Section 1.2.2: Numbers, Powers, and Logarithms

Exercise 23. [M25] Give a geometric proof that $\ln xy = \ln x + \ln y$, based on Fig. 6.

Verified: yes
Solve time: 1m51s

Solution

Let

$$ L(z) $$

denote the area under the hyperbola

$$ y=\frac1t $$

between $t=1$ and $t=z$. Figure 6 defines the natural logarithm by this area:

$$ L(z)=\ln z. $$

We must prove geometrically that

$$ L(xy)=L(x)+L(y). $$

Consider the region under the hyperbola from $t=1$ to $t=xy$. Split it at $t=x$. Then

$$ L(xy) $$

is the sum of:

the area under the curve from $t=1$ to $t=x$, which is $L(x)$;
the area under the curve from $t=x$ to $t=xy$.

Thus it remains to show that the second area equals $L(y)$.

Let $R$ be the region

$$ x\le t\le xy,\qquad 0\le u\le \frac1t . $$

Apply the geometric transformation

$$ (t,u)\longmapsto \left(\frac{t}{x},,xu\right). $$

This transformation compresses horizontal distances by a factor $x$ and stretches vertical distances by the same factor $x$. Therefore every area is multiplied by

$$ \frac1x\cdot x=1, $$

so the transformation preserves area.

Under this map:

$$ t=x \quad\longmapsto\quad \frac{t}{x}=1, $$

and

$$ t=xy \quad\longmapsto\quad \frac{t}{x}=y. $$

Furthermore, points on the hyperbola remain on the hyperbola.

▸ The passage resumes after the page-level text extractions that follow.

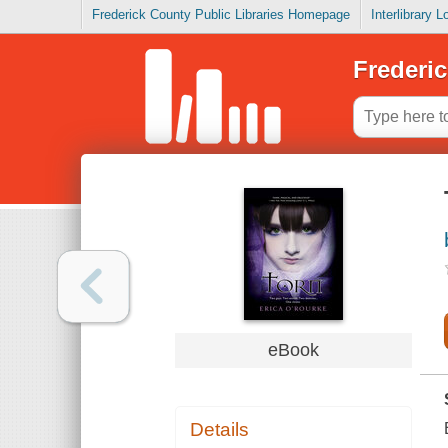
Frederick County Public Libraries Homepage
Interlibrary 
Frederic
eBook
Details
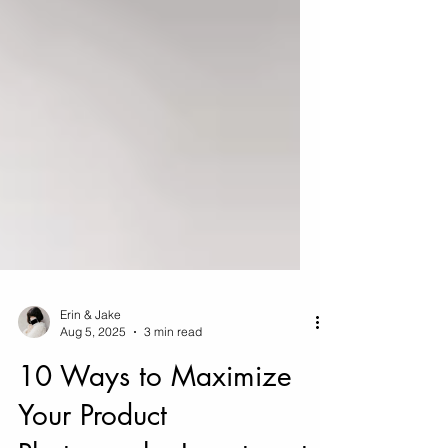
Erin & Jake
Aug 5, 2025
3 min read
10 Ways to Maximize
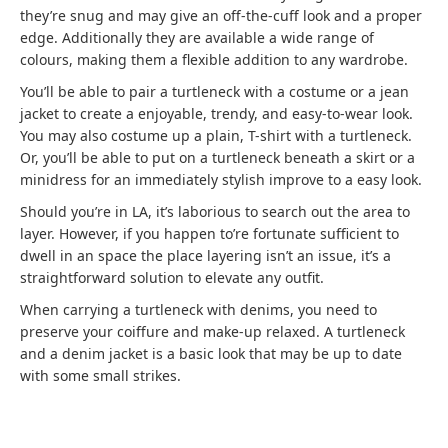
they’re snug and may give an off-the-cuff look and a proper
edge. Additionally they are available a wide range of
colours, making them a flexible addition to any wardrobe.
You’ll be able to pair a turtleneck with a costume or a jean
jacket to create a enjoyable, trendy, and easy-to-wear look.
You may also costume up a plain, T-shirt with a turtleneck.
Or, you’ll be able to put on a turtleneck beneath a skirt or a
minidress for an immediately stylish improve to a easy look.
Should you’re in LA, it’s laborious to search out the area to
layer. However, if you happen to’re fortunate sufficient to
dwell in an space the place layering isn’t an issue, it’s a
straightforward solution to elevate any outfit.
When carrying a turtleneck with denims, you need to
preserve your coiffure and make-up relaxed. A turtleneck
and a denim jacket is a basic look that may be up to date
with some small strikes.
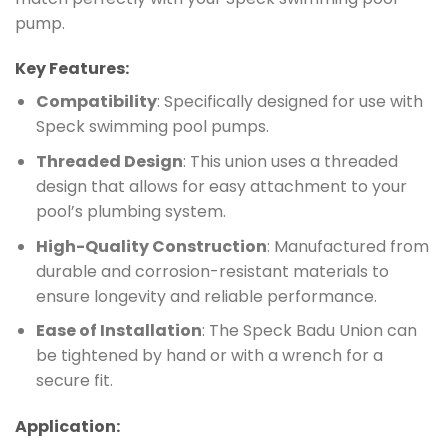
pump.
Key Features:
Compatibility
: Specifically designed for use with
Speck swimming pool pumps.
Threaded Design
: This union uses a threaded
design that allows for easy attachment to your
pool’s plumbing system.
High-Quality Construction
: Manufactured from
durable and corrosion-resistant materials to
ensure longevity and reliable performance.
Ease of Installation
: The Speck Badu Union can
be tightened by hand or with a wrench for a
secure fit.
Application:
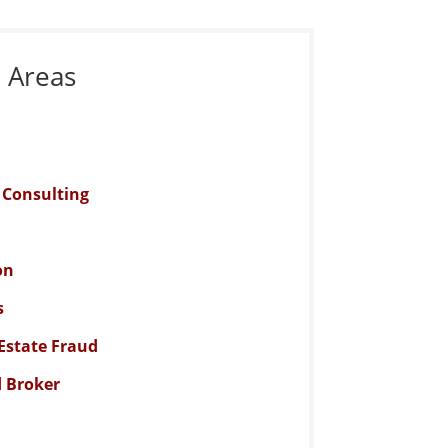
e Areas
n Consulting
on
s
Estate Fraud
d Broker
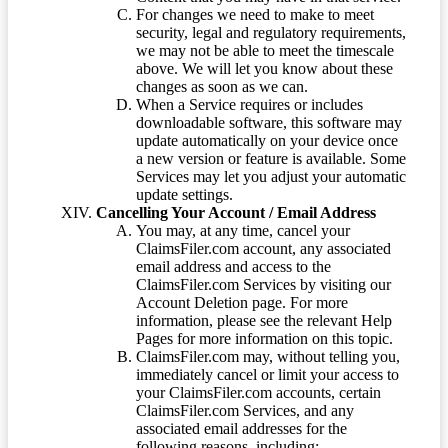
For changes we need to make to meet
security, legal and regulatory requirements,
we may not be able to meet the timescale
above. We will let you know about these
changes as soon as we can.
When a Service requires or includes
downloadable software, this software may
update automatically on your device once
a new version or feature is available. Some
Services may let you adjust your automatic
update settings.
Cancelling Your Account / Email Address
You may, at any time, cancel your
ClaimsFiler.com account, any associated
email address and access to the
ClaimsFiler.com Services by visiting our
Account Deletion page. For more
information, please see the relevant Help
Pages for more information on this topic.
ClaimsFiler.com may, without telling you,
immediately cancel or limit your access to
your ClaimsFiler.com accounts, certain
ClaimsFiler.com Services, and any
associated email addresses for the
following reasons, including:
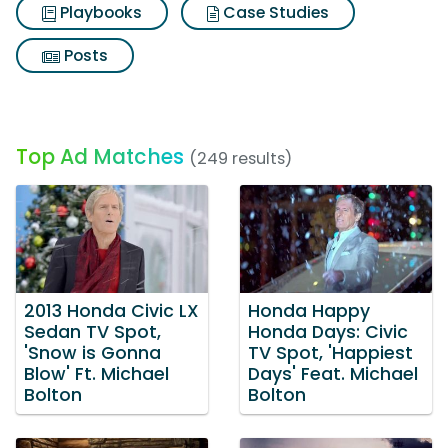
Playbooks
Case Studies
Posts
Top Ad Matches
(249 results)
2013 Honda Civic LX
Honda Happy
Sedan TV Spot,
Honda Days: Civic
'Snow is Gonna
TV Spot, 'Happiest
Blow' Ft. Michael
Days' Feat. Michael
Bolton
Bolton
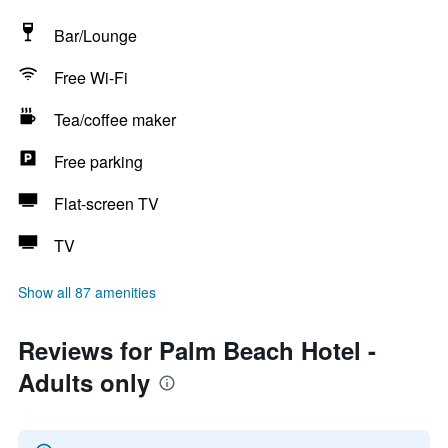
Bar/Lounge
Free Wi-Fi
Tea/coffee maker
Free parking
Flat-screen TV
TV
Show all 87 amenities
Reviews for Palm Beach Hotel -
Adults only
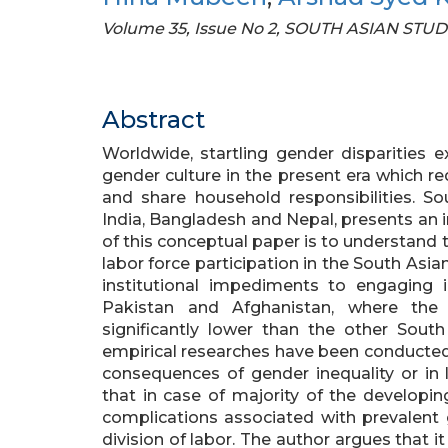
Volume 35, Issue No 2, SOUTH ASIAN STUD
Abstract
Worldwide, startling gender disparities 
gender culture in the present era which 
and share household responsibilities. S
India, Bangladesh and Nepal, presents an i
of this conceptual paper is to understand 
labor force participation in the South Asian
institutional impediments to engaging in
Pakistan and Afghanistan, where the 
significantly lower than the other Sout
empirical researches have been conducted 
consequences of gender inequality or in la
that in case of majority of the developi
complications associated with prevalent 
division of labor. The author argues that i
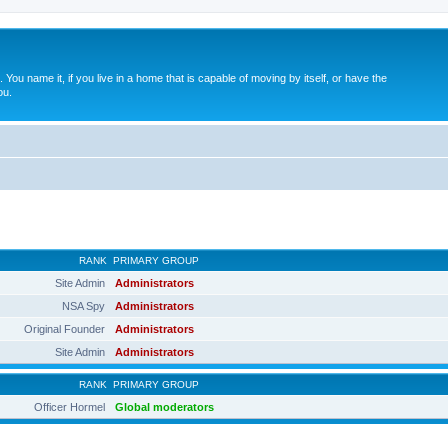
. You name it, if you live in a home that is capable of moving by itself, or have the
ou.
RANK
PRIMARY GROUP
Site Admin
Administrators
NSA Spy
Administrators
Original Founder
Administrators
Site Admin
Administrators
RANK
PRIMARY GROUP
Officer Hormel
Global moderators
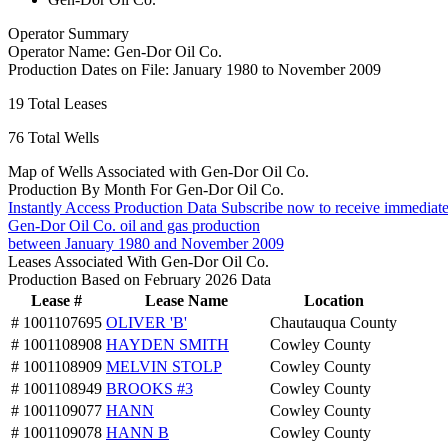
Operator Summary
Operator Name:
Gen-Dor Oil Co.
Production Dates on File:
January 1980 to November 2009
19
Total Leases
76
Total Wells
Map of Wells Associated with Gen-Dor Oil Co.
Production By Month For Gen-Dor Oil Co.
Instantly Access Production Data
Subscribe now to receive immediate
Gen-Dor Oil Co. oil and gas production
between January 1980 and November 2009
Leases Associated With Gen-Dor Oil Co.
Production Based on February 2026 Data
Lease #
Lease Name
Location
# 1001107695
OLIVER 'B'
Chautauqua County
# 1001108908
HAYDEN SMITH
Cowley County
# 1001108909
MELVIN STOLP
Cowley County
# 1001108949
BROOKS #3
Cowley County
# 1001109077
HANN
Cowley County
# 1001109078
HANN B
Cowley County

Indeed, if

$$ u=\frac1t, $$

then after the transformation

$$ u' = xu = \frac{x}{t} = \frac{1}{t/x} = \frac1{t'}. $$

Hence the boundary curve $u=1/t$ is carried onto itself.

Therefore the region $R$ is mapped exactly onto the region under

$$ u=\frac1t $$

from $t=1$ to $t=y$. Since the transformation preserves area, these two regions have equal area. Thus

$$ \text{Area}(R)=L(y). $$

Combining this with the decomposition at $t=x$,

$$ L(xy)=L(x)+\text{Area}(R) =L(x)+L(y). $$

Since $L(z)=\ln z$,

$$ \boxed{\ln(xy)=\ln x+\ln y}. $$

This is the desired geometric proof. ∎